In an insulated-type power semiconductor module used for a power conversion device such as an inverter, a wiring pattern is formed on a metal plate serving as a heat-radiation plate with an insulating layer interposed therebetween. On this wiring pattern, a power semiconductor element configured to perform a switching operation is provided. This power semiconductor element is connected to an external terminal and sealed with resin.
In the power conversion device performing a switching operation at a large current and a high voltage, a surge voltage (ΔV=L·di/dt) determined by a rate of change of current with time di/dt when the power semiconductor element is turned off and a parasitic inductance L included in the power conversion device is generated, and this surge voltage is applied to the power semiconductor element.

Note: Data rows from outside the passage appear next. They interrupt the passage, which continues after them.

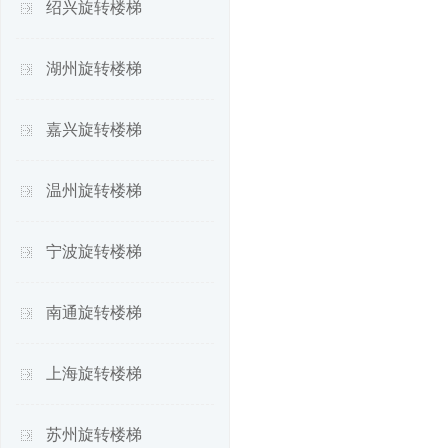
绍兴旋转楼梯
湖州旋转楼梯
嘉兴旋转楼梯
温州旋转楼梯
宁波旋转楼梯
南通旋转楼梯
上海旋转楼梯
苏州旋转楼梯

As parasitic inductance L increases, a surge voltage exceeding the breakdown voltage of the power semiconductor element is generated, which may lead to breakage of the power semiconductor element. Accordingly, the power conversion device needs to be reduced in inductance and the power semiconductor module also needs to be reduced in inductance.
A required current capacity of the power conversion device has been satisfied by selecting a power semiconductor module which meets the required current capacity, or using a plurality of power semiconductor modules connected in parallel if such a power semiconductor module is unavailable. However, if a plurality of power semiconductor modules connected in parallel are used, it is necessary to separate the modules from each other for keeping an insulation distance between the modules, which results in a disadvantage of increase of the footprint.
This disadvantage may be solved by arranging power semiconductor elements in a multi-parallel array within the same package (see PTD 1 for example). Even if a plurality of external terminals are provided for connection with an external circuit as disclosed in PTD 1, the effect of reducing the inductance is not sufficient in the case where respective terminals of the plurality of power semiconductor elements arranged in the multi-parallel array in the same package are connected together, in the same package, to the external terminal. In this case, an increase of the current capacity is accompanied by an increase of di/di at the time of turn off and accordingly an increase of the surge voltage, possibly resulting in breakage of the power semiconductor elements.
In view of the above, inventors have invented a power semiconductor module having a plurality of external terminals and a plurality of circuits arranged in parallel in the power semiconductor module, aiming at reduction of the inductance of the power semiconductor element (see PTD 2 for example).